Miller explores the conversation about conversation among such great writers as Cicero, Montaigne, Swift, Defoe, Lady Mary Wortley Montagu, and Virginia Woolf. He focuses on the world of British coffeehouses and clubs in “The Age of Conversation” and examines how this era ended. Turning his attention to the United States, the author traces a prolonged decline in the theory and practice of conversation from Benjamin Franklin through Hemingway to Dick Cheney. He cites our technology (iPods, cell phones, and video games) and our insistence on unguarded forthrightness as well as our fear of being judgmental as powerful forces that are likely to diminish the art of conversation.
PUBLISHERS WEEKLY
Miller, a freelance writer whose essays on 18th-century writers have appeared in the Times Literary Supplement, laments the decline of American conversational arts.
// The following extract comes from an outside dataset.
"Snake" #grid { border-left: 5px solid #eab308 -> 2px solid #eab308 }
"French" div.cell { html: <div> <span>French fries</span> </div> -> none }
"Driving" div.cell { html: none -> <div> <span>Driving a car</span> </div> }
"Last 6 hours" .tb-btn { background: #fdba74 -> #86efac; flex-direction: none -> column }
By "conversation," Miller means the discussion of great and small topics by people who practice mutual tolerance for opposing viewpoints. The author agrees with philosopher David Hume's view that "it is impossible but people must feel an increase of humanity, from the very habit of conversing together." Miller's history is itself much like a pleasant academic conversation as it meanders through a mini-history of coffee-houses in 18th-century Britain, a consideration of poet Thomas Gray's "Elegy Written in a Country Church Yard" and Miller's displeasure with the counter-culture movement of the American 1960's and the current prevalence of conversation-precluding gadgets. In these latter arguments, he comes off at times as a Luddite, spewing scorn for cell phones and portable MP3 players, and if most of this book is an enjoyable and thought-provoking (if not conversation-provoking) read, Miller does manage a few missteps, as when he points to the taciturn masculinity of Hollywood westerns and Ernest Hemingway's terse writing style to bolster his thesis.